-- DATA TO PROCESS follows --
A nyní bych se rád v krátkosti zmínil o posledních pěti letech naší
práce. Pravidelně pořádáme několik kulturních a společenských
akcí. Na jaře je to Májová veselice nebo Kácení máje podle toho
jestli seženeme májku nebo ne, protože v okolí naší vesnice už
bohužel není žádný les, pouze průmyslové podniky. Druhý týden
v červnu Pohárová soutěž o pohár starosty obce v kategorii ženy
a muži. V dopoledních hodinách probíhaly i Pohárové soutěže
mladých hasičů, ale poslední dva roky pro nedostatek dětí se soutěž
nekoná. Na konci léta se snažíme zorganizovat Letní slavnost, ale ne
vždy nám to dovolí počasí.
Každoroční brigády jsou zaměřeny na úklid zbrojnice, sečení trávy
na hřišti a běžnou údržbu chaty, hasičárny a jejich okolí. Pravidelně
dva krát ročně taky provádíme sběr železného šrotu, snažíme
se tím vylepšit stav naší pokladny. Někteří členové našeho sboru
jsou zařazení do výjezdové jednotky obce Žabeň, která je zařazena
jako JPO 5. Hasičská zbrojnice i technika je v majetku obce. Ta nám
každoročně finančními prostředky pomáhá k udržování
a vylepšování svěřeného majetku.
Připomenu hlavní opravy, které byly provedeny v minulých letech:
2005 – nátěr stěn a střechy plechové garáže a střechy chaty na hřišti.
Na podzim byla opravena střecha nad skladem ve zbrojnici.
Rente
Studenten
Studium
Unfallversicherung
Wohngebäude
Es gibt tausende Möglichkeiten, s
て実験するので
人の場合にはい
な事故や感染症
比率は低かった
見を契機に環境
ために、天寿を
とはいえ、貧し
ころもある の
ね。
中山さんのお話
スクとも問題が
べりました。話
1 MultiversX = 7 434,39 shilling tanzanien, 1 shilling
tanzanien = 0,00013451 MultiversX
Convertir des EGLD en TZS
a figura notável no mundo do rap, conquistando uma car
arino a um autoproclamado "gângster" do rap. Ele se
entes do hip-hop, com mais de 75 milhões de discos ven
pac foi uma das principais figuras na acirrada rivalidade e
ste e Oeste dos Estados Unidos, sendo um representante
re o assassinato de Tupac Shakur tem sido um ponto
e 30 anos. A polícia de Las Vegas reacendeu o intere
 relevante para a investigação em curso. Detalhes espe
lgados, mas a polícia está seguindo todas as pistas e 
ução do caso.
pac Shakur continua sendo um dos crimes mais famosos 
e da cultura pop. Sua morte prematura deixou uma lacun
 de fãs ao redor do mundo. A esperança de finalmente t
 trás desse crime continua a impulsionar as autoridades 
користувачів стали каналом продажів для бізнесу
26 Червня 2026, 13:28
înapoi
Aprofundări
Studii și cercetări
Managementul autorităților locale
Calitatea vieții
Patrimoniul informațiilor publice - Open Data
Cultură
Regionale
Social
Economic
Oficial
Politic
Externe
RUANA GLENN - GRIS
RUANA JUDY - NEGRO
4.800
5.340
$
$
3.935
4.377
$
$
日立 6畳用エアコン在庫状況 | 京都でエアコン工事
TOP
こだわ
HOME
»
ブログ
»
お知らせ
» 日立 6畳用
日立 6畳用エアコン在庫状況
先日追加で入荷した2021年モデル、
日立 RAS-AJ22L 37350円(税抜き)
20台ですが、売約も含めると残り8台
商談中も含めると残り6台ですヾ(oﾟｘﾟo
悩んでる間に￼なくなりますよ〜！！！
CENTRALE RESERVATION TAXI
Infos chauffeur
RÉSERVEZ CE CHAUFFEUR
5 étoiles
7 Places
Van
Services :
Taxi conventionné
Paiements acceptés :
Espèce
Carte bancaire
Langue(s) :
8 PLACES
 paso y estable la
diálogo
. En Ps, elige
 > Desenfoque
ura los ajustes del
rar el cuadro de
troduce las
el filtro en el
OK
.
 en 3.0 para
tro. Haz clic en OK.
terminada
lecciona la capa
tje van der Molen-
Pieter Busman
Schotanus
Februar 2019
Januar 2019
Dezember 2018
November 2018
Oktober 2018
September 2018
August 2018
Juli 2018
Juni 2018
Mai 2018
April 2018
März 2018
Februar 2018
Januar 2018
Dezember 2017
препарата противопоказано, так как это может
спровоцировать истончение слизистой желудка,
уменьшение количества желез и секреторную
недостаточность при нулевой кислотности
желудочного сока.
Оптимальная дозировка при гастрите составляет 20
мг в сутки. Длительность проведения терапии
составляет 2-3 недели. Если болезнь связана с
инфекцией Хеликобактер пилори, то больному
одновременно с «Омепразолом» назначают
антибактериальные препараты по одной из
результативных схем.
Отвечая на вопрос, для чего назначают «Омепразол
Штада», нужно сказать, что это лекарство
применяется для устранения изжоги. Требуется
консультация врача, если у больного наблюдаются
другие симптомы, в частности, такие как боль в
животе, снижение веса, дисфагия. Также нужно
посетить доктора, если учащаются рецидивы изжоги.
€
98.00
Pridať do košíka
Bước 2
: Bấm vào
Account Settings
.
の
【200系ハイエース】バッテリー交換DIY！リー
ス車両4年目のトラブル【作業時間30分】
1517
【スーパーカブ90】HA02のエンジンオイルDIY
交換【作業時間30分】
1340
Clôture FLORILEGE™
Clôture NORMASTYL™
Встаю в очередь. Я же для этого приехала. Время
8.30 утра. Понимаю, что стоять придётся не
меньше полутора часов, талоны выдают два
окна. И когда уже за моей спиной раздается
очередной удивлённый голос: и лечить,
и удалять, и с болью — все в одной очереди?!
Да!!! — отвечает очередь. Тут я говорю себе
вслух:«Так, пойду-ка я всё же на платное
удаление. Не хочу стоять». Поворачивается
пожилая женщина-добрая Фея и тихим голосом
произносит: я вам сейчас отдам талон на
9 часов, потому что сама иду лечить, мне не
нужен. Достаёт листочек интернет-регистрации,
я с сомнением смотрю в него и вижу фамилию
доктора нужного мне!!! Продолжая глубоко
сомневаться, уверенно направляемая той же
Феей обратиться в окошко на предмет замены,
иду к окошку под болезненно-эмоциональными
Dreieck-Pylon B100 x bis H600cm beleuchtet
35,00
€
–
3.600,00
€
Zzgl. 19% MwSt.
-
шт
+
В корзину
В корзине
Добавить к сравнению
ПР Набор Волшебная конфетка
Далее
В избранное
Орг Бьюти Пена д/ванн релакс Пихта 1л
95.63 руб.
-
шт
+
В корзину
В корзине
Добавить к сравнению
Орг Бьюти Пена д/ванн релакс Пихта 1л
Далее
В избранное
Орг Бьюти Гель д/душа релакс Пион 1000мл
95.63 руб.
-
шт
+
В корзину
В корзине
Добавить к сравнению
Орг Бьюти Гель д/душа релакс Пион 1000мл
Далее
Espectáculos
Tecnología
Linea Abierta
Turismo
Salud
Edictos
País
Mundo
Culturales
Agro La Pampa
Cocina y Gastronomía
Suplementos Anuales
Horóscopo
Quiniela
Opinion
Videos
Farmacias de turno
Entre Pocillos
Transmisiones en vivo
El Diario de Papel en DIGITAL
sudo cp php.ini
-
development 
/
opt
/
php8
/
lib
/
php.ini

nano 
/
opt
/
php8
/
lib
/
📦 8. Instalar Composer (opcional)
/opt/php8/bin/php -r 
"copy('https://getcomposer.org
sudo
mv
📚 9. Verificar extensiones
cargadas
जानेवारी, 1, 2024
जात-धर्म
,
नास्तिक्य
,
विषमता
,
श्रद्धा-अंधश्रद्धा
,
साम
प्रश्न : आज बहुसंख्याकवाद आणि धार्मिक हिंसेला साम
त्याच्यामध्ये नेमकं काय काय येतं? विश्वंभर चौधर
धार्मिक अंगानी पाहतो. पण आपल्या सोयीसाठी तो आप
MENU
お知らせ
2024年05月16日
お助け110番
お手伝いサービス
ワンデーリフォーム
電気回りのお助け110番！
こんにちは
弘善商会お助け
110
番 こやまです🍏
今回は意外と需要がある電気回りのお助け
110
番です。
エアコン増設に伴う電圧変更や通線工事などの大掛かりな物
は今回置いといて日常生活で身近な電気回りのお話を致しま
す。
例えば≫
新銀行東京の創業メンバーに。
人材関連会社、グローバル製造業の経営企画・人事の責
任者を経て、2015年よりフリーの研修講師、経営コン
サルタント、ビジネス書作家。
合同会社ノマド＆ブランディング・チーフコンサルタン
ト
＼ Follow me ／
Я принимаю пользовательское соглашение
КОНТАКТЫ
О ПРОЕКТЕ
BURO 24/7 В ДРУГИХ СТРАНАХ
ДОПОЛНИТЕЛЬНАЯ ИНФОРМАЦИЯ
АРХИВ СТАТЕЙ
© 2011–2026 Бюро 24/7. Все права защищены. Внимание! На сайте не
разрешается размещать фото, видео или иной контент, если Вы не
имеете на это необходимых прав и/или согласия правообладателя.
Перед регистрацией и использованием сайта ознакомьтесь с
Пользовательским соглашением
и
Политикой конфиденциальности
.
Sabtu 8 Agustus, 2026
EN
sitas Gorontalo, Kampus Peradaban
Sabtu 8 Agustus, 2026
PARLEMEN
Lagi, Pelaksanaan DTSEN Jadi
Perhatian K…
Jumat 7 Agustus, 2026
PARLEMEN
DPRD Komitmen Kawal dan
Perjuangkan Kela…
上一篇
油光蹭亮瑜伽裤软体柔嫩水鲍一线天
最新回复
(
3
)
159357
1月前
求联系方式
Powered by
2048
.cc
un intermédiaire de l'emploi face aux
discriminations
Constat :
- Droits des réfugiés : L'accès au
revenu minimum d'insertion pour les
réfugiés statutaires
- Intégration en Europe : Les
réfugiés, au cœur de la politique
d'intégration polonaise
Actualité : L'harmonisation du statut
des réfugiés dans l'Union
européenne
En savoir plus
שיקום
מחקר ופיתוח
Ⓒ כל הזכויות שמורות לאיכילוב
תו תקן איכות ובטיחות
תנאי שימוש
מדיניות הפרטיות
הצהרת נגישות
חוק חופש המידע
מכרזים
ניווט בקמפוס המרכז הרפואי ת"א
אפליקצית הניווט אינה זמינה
-- DATA TO PROCESS concluded --
Identify the lines above with the word "chaty". Copy them.

na hřišti a běžnou údržbu chaty, hasičárny a jejich okolí. Pravidelně
2005 – nátěr stěn a střechy plechové garáže a střechy chaty na hřišti.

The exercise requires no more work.